Well it’s not a day to be outside (unless you’re at the beach). It’s 41 degrees and that’s metric (none of this Imperial rubbish that only the US uses). That’s 106F in the old scale.
So I’m tackling the problem of Markdown headings in my parser.
Heading 1 ========= Heading 2 --------- # Heading 1 ## Heading 2 ### Heading 3 Horizontal rules: ------- ******* _______
This is really annoying for two reasons:
- Ambiguous syntax: a line of hyphens could be a horizontal rule or indicate a heading depending on the context (and again we return to the point of Markdown being context-snesitive); and
- From an LL-persepctive this is left-recursive and requires LL(*) (arbitrary lookahead) in a normal grammar.
Let me explain.
A subset of the grammar for Markdown might look something like this (in ANTLR-like syntax):
document : block* ;
block : paragraph | heading | heading1 | heading2 | codeblock ;
paragraph : inline+ END_BLOCK ;
heading : '#'+ inline NEWLINE ;
heading1 : inline+ NEWLINE '='+ (NEWLINE | END_BLOCK) ;
heading2 : inline| NEWLINE '-'+ (NEWLINE | END_BLOCK) ;
inline : '*' inline+ '*'
| '`' inline+ '`'
| ...
| OTHER+
OTHER : '.' ;
END_BLOCK : '\n' '\n'+ | EOF ;
Try and plug something like that into ANTLR and it will complain all over the place.

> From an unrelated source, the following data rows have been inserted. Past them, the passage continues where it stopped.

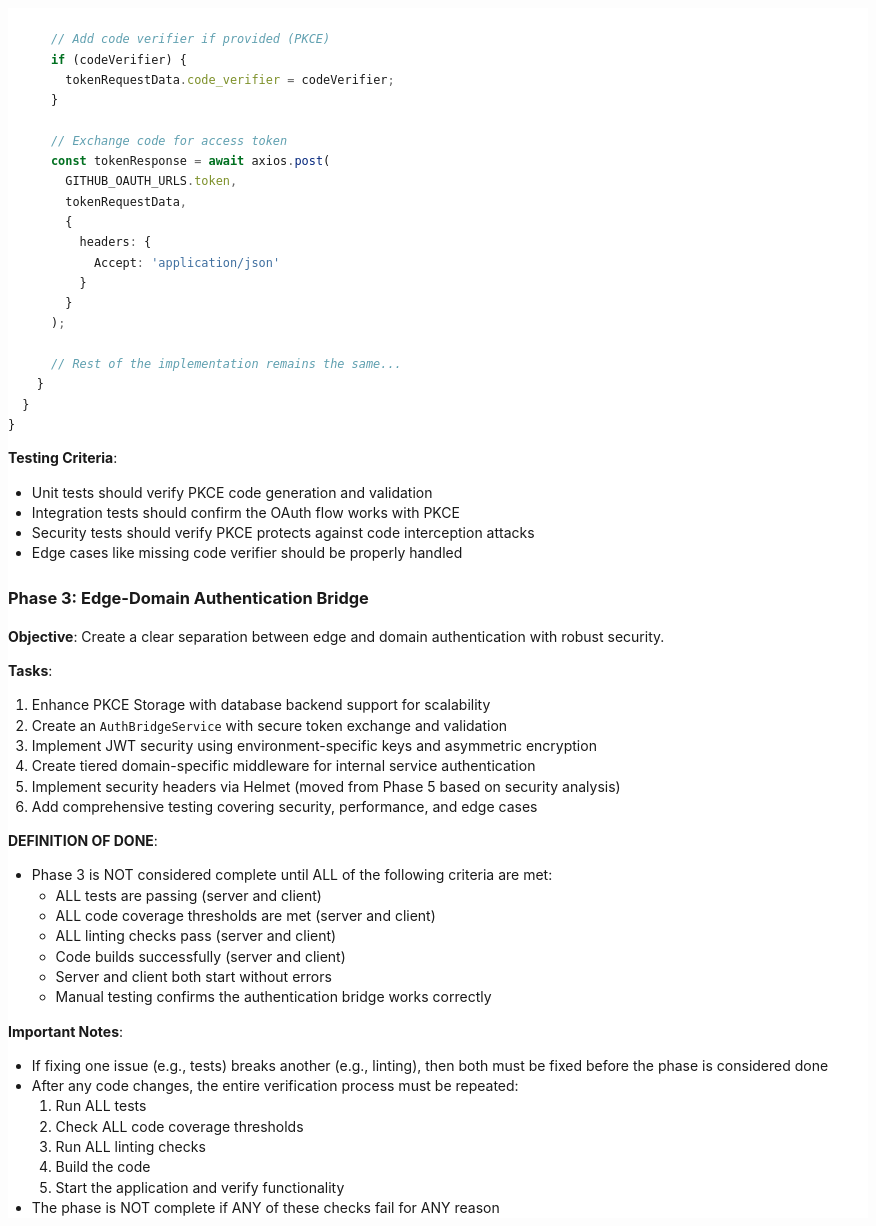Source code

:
 ```typescript
      
      // Add code verifier if provided (PKCE)
      if (codeVerifier) {
        tokenRequestData.code_verifier = codeVerifier;
      }
      
      // Exchange code for access token
      const tokenResponse = await axios.post(
        GITHUB_OAUTH_URLS.token, 
        tokenRequestData,
        {
          headers: {
            Accept: 'application/json'
          }
        }
      );
      
      // Rest of the implementation remains the same...
    }
  }
}
```

**Testing Criteria**:
- Unit tests should verify PKCE code generation and validation
- Integration tests should confirm the OAuth flow works with PKCE
- Security tests should verify PKCE protects against code interception attacks
- Edge cases like missing code verifier should be properly handled

### Phase 3: Edge-Domain Authentication Bridge

**Objective**: Create a clear separation between edge and domain authentication with robust security.

**Tasks**:

1. Enhance PKCE Storage with database backend support for scalability
2. Create an `AuthBridgeService` with secure token exchange and validation
3. Implement JWT security using environment-specific keys and asymmetric encryption
4. Create tiered domain-specific middleware for internal service authentication
5. Implement security headers via Helmet (moved from Phase 5 based on security analysis)
6. Add comprehensive testing covering security, performance, and edge cases

**DEFINITION OF DONE**:
- Phase 3 is NOT considered complete until ALL of the following criteria are met:
  - ALL tests are passing (server and client)
  - ALL code coverage thresholds are met (server and client)
  - ALL linting checks pass (server and client)
  - Code builds successfully (server and client)
  - Server and client both start without errors
  - Manual testing confirms the authentication bridge works correctly

**Important Notes**:
- If fixing one issue (e.g., tests) breaks another (e.g., linting), then both must be fixed before the phase is considered done
- After any code changes, the entire verification process must be repeated:
  1. Run ALL tests
  2. Check ALL code coverage thresholds
  3. Run ALL linting checks
  4. Build the code
  5. Start the application and verify functionality
- The phase is NOT complete if ANY of these checks fail for ANY reason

Firstly it’s ambiguous. An input sequence like “*123*” matches two of the inline alternatives. I’m led to believe that PEG parsers can deal with this by simply trying rules in the order they appear. That would fit a lot better to this situation. ANTLR can (messily) handle it with syntactic predicates.

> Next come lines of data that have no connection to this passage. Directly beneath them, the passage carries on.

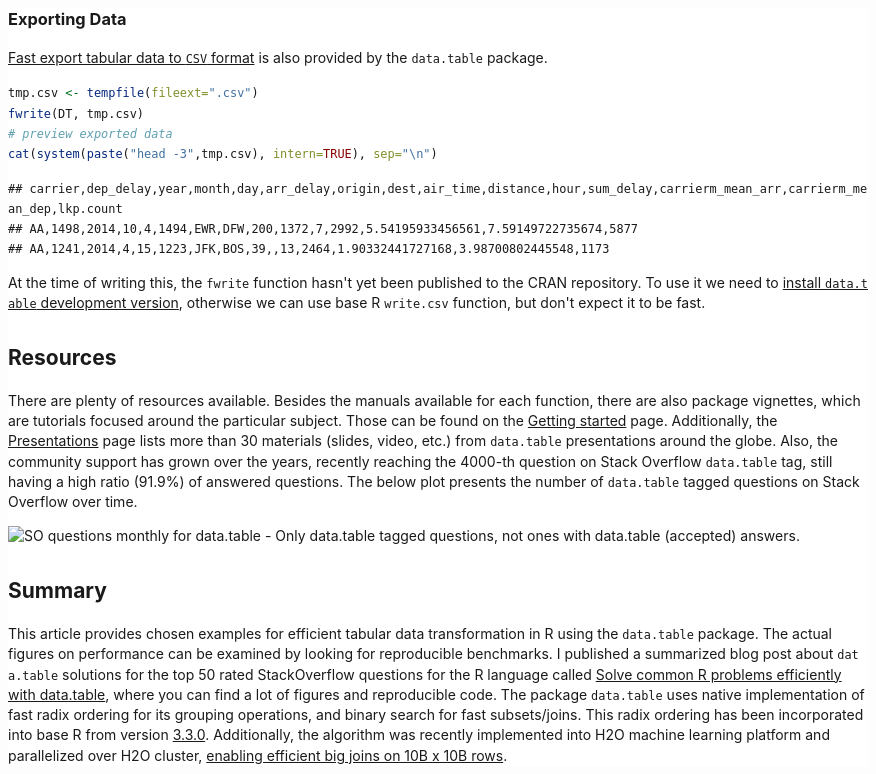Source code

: 
### Exporting Data


[Fast export tabular data to `CSV` format](http://blog.h2o.ai/2016/04/fast-csv-writing-for-r/) is also provided by the `data.table` package.


```r
tmp.csv <- tempfile(fileext=".csv")
fwrite(DT, tmp.csv)
# preview exported data
cat(system(paste("head -3",tmp.csv), intern=TRUE), sep="\n")
```


```
## carrier,dep_delay,year,month,day,arr_delay,origin,dest,air_time,distance,hour,sum_delay,carrierm_mean_arr,carrierm_mean_dep,lkp.count
## AA,1498,2014,10,4,1494,EWR,DFW,200,1372,7,2992,5.54195933456561,7.59149722735674,5877
## AA,1241,2014,4,15,1223,JFK,BOS,39,,13,2464,1.90332441727168,3.98700802445548,1173
```


At the time of writing this, the `fwrite` function hasn't yet been published to the CRAN repository. To use it we need to [install `data.table` development version](https://github.com/Rdatatable/data.table/wiki/Installation), otherwise we can use base R `write.csv` function, but don't expect it to be fast.


## Resources


There are plenty of resources available. Besides the manuals available for each function, there are also package vignettes, which are tutorials focused around the particular subject. Those can be found on the [Getting started](https://github.com/Rdatatable/data.table/wiki/Getting-started) page. Additionally, the [Presentations](https://github.com/Rdatatable/data.table/wiki/Presentations) page lists more than 30 materials (slides, video, etc.) from `data.table` presentations around the globe. Also, the community support has grown over the years, recently reaching the 4000-th question on Stack Overflow `data.table` tag, still having a high ratio (91.9%) of answered questions. The below plot presents the number of `data.table` tagged questions on Stack Overflow over time.  


![SO questions monthly for data.table - Only data.table tagged questions, not ones with data.table (accepted) answers.](https://gitlab.com/jangorecki/jangorecki.gitlab.io/uploads/6e0dc8705a223981057be35448a4c0b5/01.month_year_data.table.png)


## Summary


This article provides chosen examples for efficient tabular data transformation in R using the `data.table` package. The actual figures on performance can be examined by looking for reproducible benchmarks. I published a summarized blog post about `data.table` solutions for the top 50 rated StackOverflow questions for the R language called [Solve common R problems efficiently with data.table](https://jangorecki.github.io/blog/2015-12-11/Solve-common-R-problems-efficiently-with-data.table.html), where you can find a lot of figures and reproducible code. The package `data.table` uses native implementation of fast radix ordering for its grouping operations, and binary search for fast subsets/joins. This radix ordering has been incorporated into base R from version [3.3.0](https://stat.ethz.ch/pipermail/r-announce/2016/000602.html). Additionally, the algorithm was recently implemented into H2O machine learning platform and parallelized over H2O cluster, [enabling efficient big joins on 10B x 10B rows](http://library.fora.tv/2016/05/03/big_joins_scalable_data_munging_and_datatable).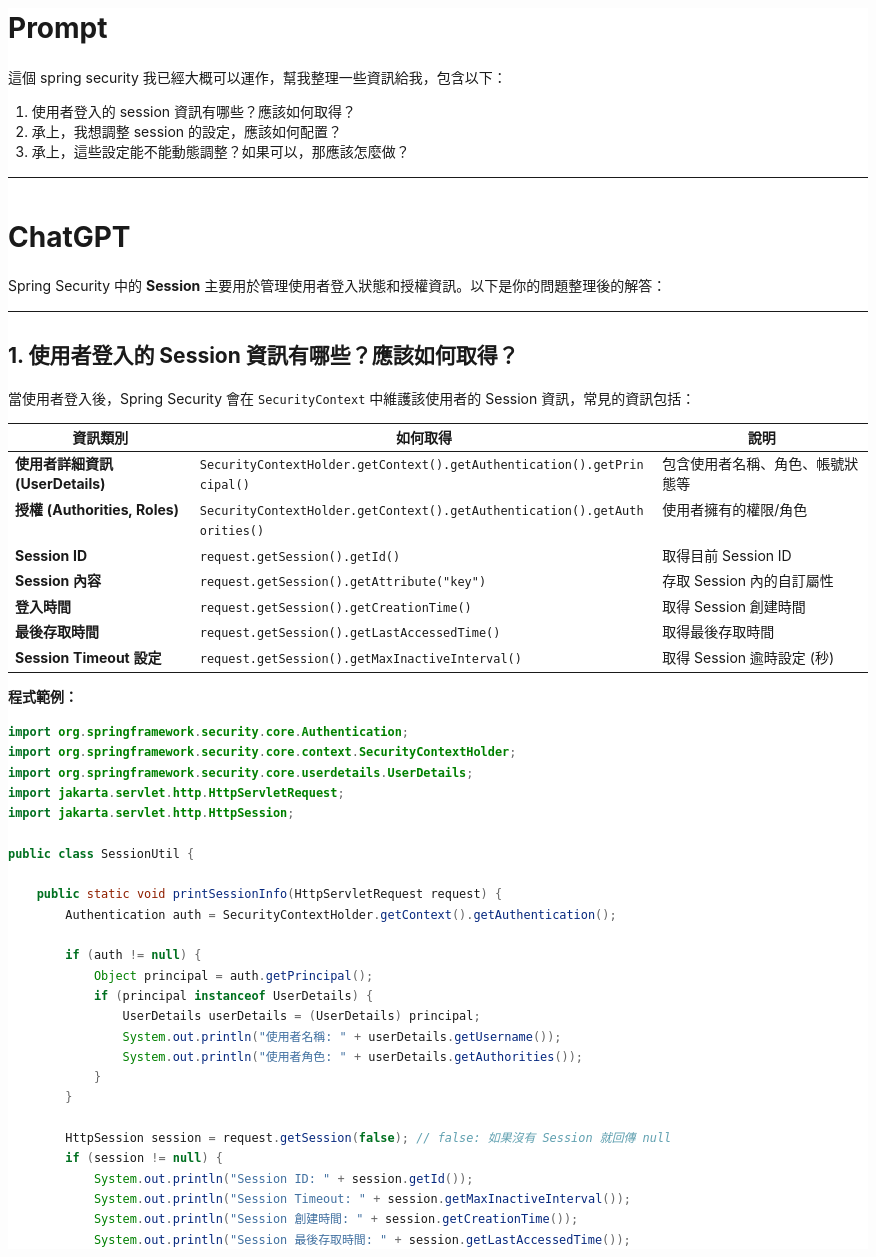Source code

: # Prompt

這個 spring security 我已經大概可以運作，幫我整理一些資訊給我，包含以下：

1. 使用者登入的 session 資訊有哪些？應該如何取得？
2. 承上，我想調整 session 的設定，應該如何配置？
3. 承上，這些設定能不能動態調整？如果可以，那應該怎麼做？


---

# ChatGPT


Spring Security 中的 **Session** 主要用於管理使用者登入狀態和授權資訊。以下是你的問題整理後的解答：  

---

## **1. 使用者登入的 Session 資訊有哪些？應該如何取得？**
當使用者登入後，Spring Security 會在 `SecurityContext` 中維護該使用者的 Session 資訊，常見的資訊包括：

| **資訊類別** | **如何取得** | **說明** |
|-------------|------------|----------|
| **使用者詳細資訊 (UserDetails)** | `SecurityContextHolder.getContext().getAuthentication().getPrincipal()` | 包含使用者名稱、角色、帳號狀態等 |
| **授權 (Authorities, Roles)** | `SecurityContextHolder.getContext().getAuthentication().getAuthorities()` | 使用者擁有的權限/角色 |
| **Session ID** | `request.getSession().getId()` | 取得目前 Session ID |
| **Session 內容** | `request.getSession().getAttribute("key")` | 存取 Session 內的自訂屬性 |
| **登入時間** | `request.getSession().getCreationTime()` | 取得 Session 創建時間 |
| **最後存取時間** | `request.getSession().getLastAccessedTime()` | 取得最後存取時間 |
| **Session Timeout 設定** | `request.getSession().getMaxInactiveInterval()` | 取得 Session 逾時設定 (秒) |

**程式範例：**
```java
import org.springframework.security.core.Authentication;
import org.springframework.security.core.context.SecurityContextHolder;
import org.springframework.security.core.userdetails.UserDetails;
import jakarta.servlet.http.HttpServletRequest;
import jakarta.servlet.http.HttpSession;

public class SessionUtil {

    public static void printSessionInfo(HttpServletRequest request) {
        Authentication auth = SecurityContextHolder.getContext().getAuthentication();
        
        if (auth != null) {
            Object principal = auth.getPrincipal();
            if (principal instanceof UserDetails) {
                UserDetails userDetails = (UserDetails) principal;
                System.out.println("使用者名稱: " + userDetails.getUsername());
                System.out.println("使用者角色: " + userDetails.getAuthorities());
            }
        }

        HttpSession session = request.getSession(false); // false: 如果沒有 Session 就回傳 null
        if (session != null) {
            System.out.println("Session ID: " + session.getId());
            System.out.println("Session Timeout: " + session.getMaxInactiveInterval());
            System.out.println("Session 創建時間: " + session.getCreationTime());
            System.out.println("Session 最後存取時間: " + session.getLastAccessedTime());
```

The other problem is the grammar is left-recursive, most notably with the inline rule.
Yet another problem is that this requires arbitrary lookahead (again, something ANTLR can do with its LL(*) algorithm) because the token that delineates the heading rules is right at the end of a cyclic rule.
It's even worse once you start factoring in paragraphs and lists.

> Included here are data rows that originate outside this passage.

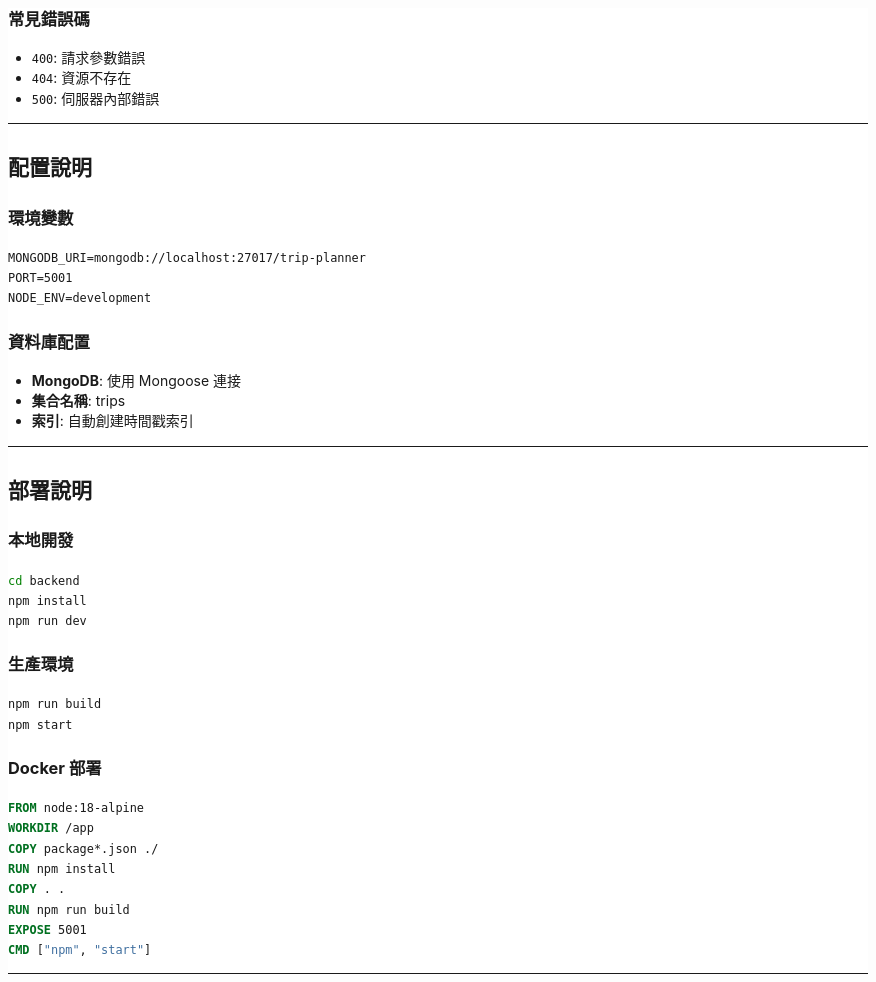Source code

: ### 常見錯誤碼
- `400`: 請求參數錯誤
- `404`: 資源不存在
- `500`: 伺服器內部錯誤

---

## 配置說明

### 環境變數
```env
MONGODB_URI=mongodb://localhost:27017/trip-planner
PORT=5001
NODE_ENV=development
```

### 資料庫配置
- **MongoDB**: 使用 Mongoose 連接
- **集合名稱**: trips
- **索引**: 自動創建時間戳索引

---

## 部署說明

### 本地開發
```bash
cd backend
npm install
npm run dev
```

### 生產環境
```bash
npm run build
npm start
```

### Docker 部署
```dockerfile
FROM node:18-alpine
WORKDIR /app
COPY package*.json ./
RUN npm install
COPY . .
RUN npm run build
EXPOSE 5001
CMD ["npm", "start"]
```

---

All of this leads to a whole bunch of headaches but I thought about this long and hard (going so far as to wake up in a sweat after a lexical analysis nightmare) and came up with a much more elegant (imho) solution
Consider a lexical stream that looks like this:
WORD("Heading") WHITE_SPACE(" ") WORD("1") ...
What's next is important because the parser doesn't yet know if this is a paragraph or a heading. But here is where I was trying to be too clever for my own good by determining the block quote in the lexer. After all, it would make the parsing step easier if I could just use a stack to push/pop block elements already knowing what they are.
Instead I decided to treat a stream of inline elements as an Unknown element and I could just determine the type as a parsing action rather than a lexcial rule. So the grammar simplifies somewhat to:
document : block* ;
block : codeblock | unknown ;
codeblock : (' ' .* NEWLINE)+ ;
unknown : inline* END_BLOCK ;
Again, order of rules is useful here, meaning if it looks like a code block it is a code block, otherwise it’s an unknown block. A syntactic predicate could handle this or you could make an indent at the start of a line an INDENT token, which wouldn’t fit into the inline rule. This makes the grammar unambiguous but still requires arbitrary lookahead. It’s easier to simply make a decision based on the first token and avoid any backtracking whatsoever.
So if the parsing actions come across the right token sequence within the unknown block it changes that block to a heading, otherwise when that block ends it simply defaults to being a paragraph.
Think of unknown elements as being the stem cells of Markdown lexical analysis.
Anyway that was my revelation for the week. I still need to finish my list handling, inline styling and links, which is still more than I’d like but it’s getting there.